Here is a tentative list of topics. The schedule will be based on the proposed coverage but may change dynamically to suit the needs of the workshop and depends on the way the workshop progresses. The lectures and lab work will be interleaved and this interleaving may be decided dynamically based on the specific needs of the audience.


Day
Compilation Concepts Covered
Lab exercises
1
  1. Structure of compilers and interpreters
  2. Introduction to scanning and parsing though lex and yacc
  1. Assembly language programming using spim.
  2. Evaluation (i.e. interpretation) of constant expressions involving arithmetic operations.
2
  1. Scanning theory
  2. Introduction to attribute evaluation and symbol tables
  3. Introduction to name and scope analysis, intermediate code generation, abstract syntax trees, three address codes, instruction selection through iburg, local register allocation, activation records and stack allocation for local variables, emitting assembly code for spim.

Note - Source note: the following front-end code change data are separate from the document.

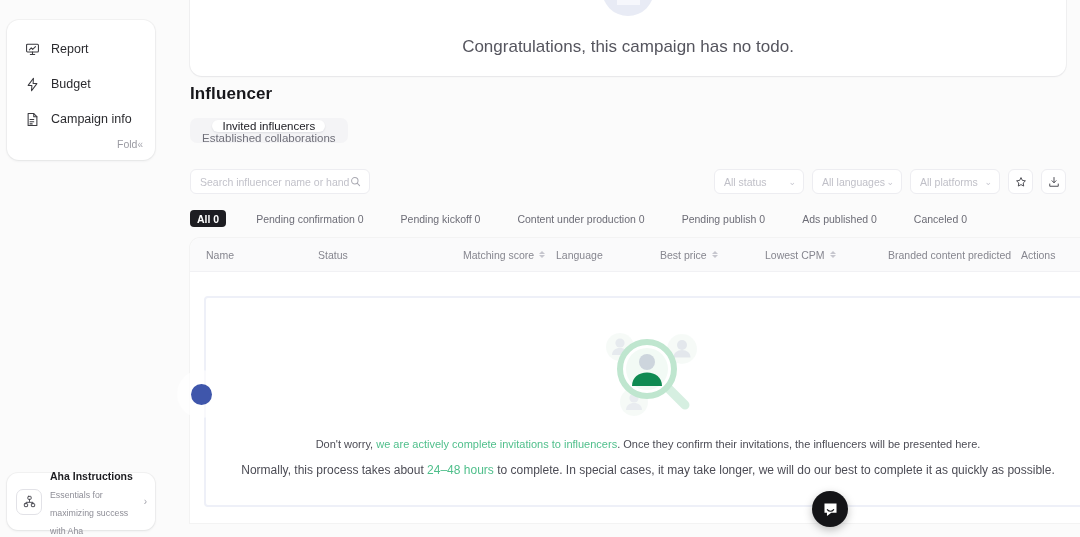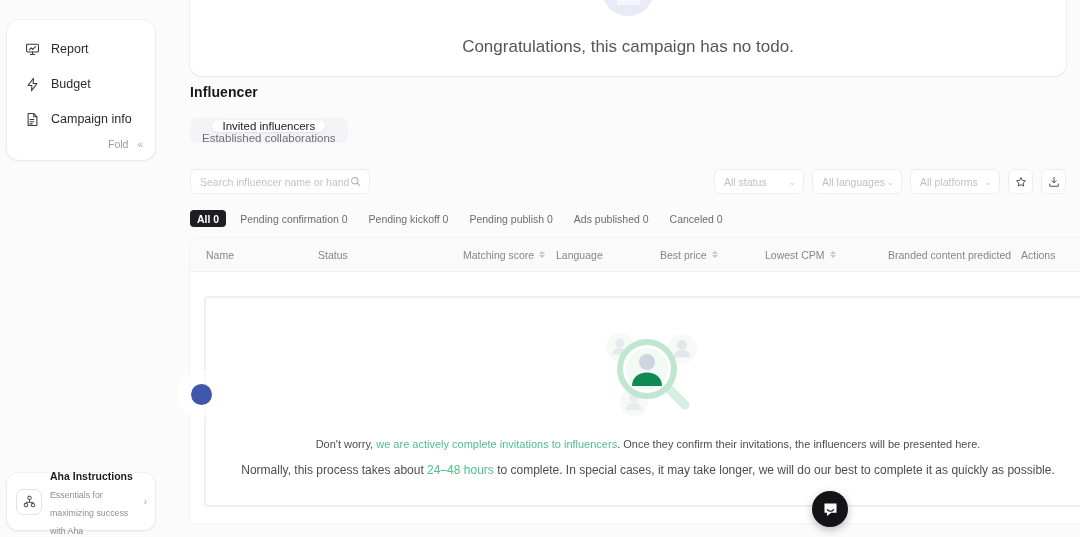--- a/index.html
+++ b/index.html
@@ -25,21 +25,21 @@
     height: 24px; margin: 0 0 0 18px; color: #2b2b2f;
     font-size: 12.5px; cursor: pointer;
   }
   .nav-item.n1 { margin-top: 17px; }
   .nav-item.n2 { margin-top: 11px; }
   .nav-item.n3 { margin-top: 11px; }
   .nav-ico { width: 15px; height: 15px; display: block; flex: 0 0 15px; color: #3b3b40; }
   .nav-ico svg { display: block; width: 15px; height: 15px; }
   .fold-row {
     position: absolute; right: 12px; bottom: 10px;
-    display: flex; align-items: center; gap: 9px;
+    display: flex; align-items: center; gap: 0;
     font-size: 10.5px; color: #9a9aa2; cursor: pointer;
   }
   .fold-chev { font-size: 10px; color: #a8a8b0; }
 
   
   .promo {
     position: absolute; left: 7px; bottom: 7px; width: 148px; height: 57px;
     background: #fff; border-radius: 11px;
     box-shadow: 0 1px 3px rgba(16,24,40,.08), 0 0 0 1px rgba(16,24,40,.035);
     display: flex; align-items: center; padding: 0 8px 0 9px; cursor: pointer;
@@ -64,21 +64,21 @@
     box-shadow: 0 1px 2px rgba(16,24,40,.05), 0 0 0 1px rgba(16,24,40,.04);
     display: flex; flex-direction: column; align-items: center; justify-content: flex-end;
     padding-bottom: 19px;
   }
   .todo-illus { width: 58px; height: 58px; margin-bottom: 18px; }
   .todo-illus svg { display: block; width: 58px; height: 58px; }
   .todo-text { font-size: 17px; color: #55555e; }
 
   .section-title {
     position: absolute; left: 24px; top: 84px;
-    font-size: 14px; font-weight: 700; color: #17171b; letter-spacing: .1px;
+    font-size: 17px; font-weight: 700; color: #17171b; letter-spacing: .1px;
   }
 
   
   .seg {
     position: absolute; left: 24px; top: 118px; height: 25px;
     background: #f4f4f6; border-radius: 7px; display: flex; align-items: center; padding: 2px; flex-direction: column;
   }
   .seg-btn {
     height: 21px; padding: 0 10px; border-radius: 6px;
     display: flex; align-items: center; font-size: 11.5px; color: #6f6f79; cursor: pointer;
@@ -107,21 +107,21 @@
     font-size: 10.5px; color: #c0c0c8; cursor: pointer;
   }
   .fsel .chev { font-size: 9px; color: #c8c8d0; }
   .icon-btn {
     width: 25px; height: 25px; background: #fff; border: 1px solid #ededf1; border-radius: 6px;
     display: flex; align-items: center; justify-content: center; color: #3d3d45; cursor: pointer;
   }
   .icon-btn svg { display: block; width: 12px; height: 12px; }
 
   
-  .pills { position: absolute; left: 24px; top: 210px; display: flex; align-items: center; gap: 7px; }
+  .pills { position: absolute; left: 24px; top: 210px; display: flex; align-items: center; gap: 23px; }
   .pill {
     height: 17px; padding: 0 7px; border-radius: 4px;
     display: flex; align-items: center; font-size: 10.5px; color: #6c6c76; cursor: pointer; white-space: nowrap;
   }
   .pill.active { background: #1d1d22; color: #fff; font-weight: 600; }
 
   
   .table-wrap {
     position: absolute; left: 24px; top: 238px; right: -26px;
     background: #fff; border-radius: 10px 10px 0 0;
@@ -285,20 +285,21 @@
             <path d="M3.5 16v4.5h17V16"></path>
           </svg>
         </span>
       </div>
     </div>
 
     <div class="pills">
       <div class="pill active">All 0</div>
       <div class="pill">Pending confirmation 0</div>
       <div class="pill">Pending kickoff 0</div>
+      <div class="pill">Content under production 0</div>
       <div class="pill">Pending publish 0</div>
       <div class="pill">Ads published 0</div>
       <div class="pill">Canceled 0</div>
     </div>
 
     <div class="table-wrap">
       <div class="thead">
         <div class="th" style="flex:0 0 128px; padding-left:16px;">
           <span>Name</span>
         </div>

Evaluation (i.e. interpretation) of
  1. Expressions with variables and assignments to variables.
  2. Conditional expressions involving relational and boolean operations.
3
  1. Parsing theory.
  2. Introduction to declaration processing and type analysis.
Compilation of
  1. Constant expressions involving arithmetic operations.
  2. Expressions with variables and assignments to variables.
  3. Boolean expressions involving relational operations on integer expressions.
4 Run-time environment support provided by a compiler.
Declarations of integer and boolean data types.
5
Theory of instruction selection
Compilation of
  1. Control flow constructs if-then, if-then-else, while-do etc.
  2. Conditional expressions using control flow constructs.
6
Theory of instruction selection
Compilation of arrays
7
Introduction to gcc
Compilation of function declarations and calls, parameter passing.


Pre-requisites

Good knowledge of C and familiarity with Unix/Linux.

The philosophy behind this approach

This approach is very different from the traditional approach of teaching compiler construction phase-wise. The traditional phase-wise approach first covers scanning in full details,  then parsing, then semantic analysis etc. The problem with such an approach is that a student does not get a feel of the complete compiler or the overall process of compilation until very late in the course. While there are many small compilers (eg. in the "dragon back" by Aho, Sethi, and Ullman) can be used to expose the students to overall compilation, they are not scalable. So students end up seeing a lot of theory piece-wise but do not develop a feel of  the overall compilation process. (In principle, the phases have very well defined simple interfaces, but to get its feel through an implementation which allows experimentation is a different matter  altogether.) By  time the students are ready to put the tools based on this theory to non-trivial use, it is already too late in the semester. Further, instruction selection phase remains more of a theory and very little practice gets across to the students. The proposed approach eliminates these drawbacks and bring the tools very early in the course. This is possible because the tools like lex, yacc, and iburg can be used without knowing the theory tool. An added advantage of this approach is that it serves as a motivation for the students to learn the theory by raising their curiosity.

Note that the basic motivation behind this approach is to be able to strike a good balance between theory and practice. The hope is that by bringing the practice upfront as a driving force a better balance can be achieved compared to the current offerings which are perceived as being biased towards theory by students.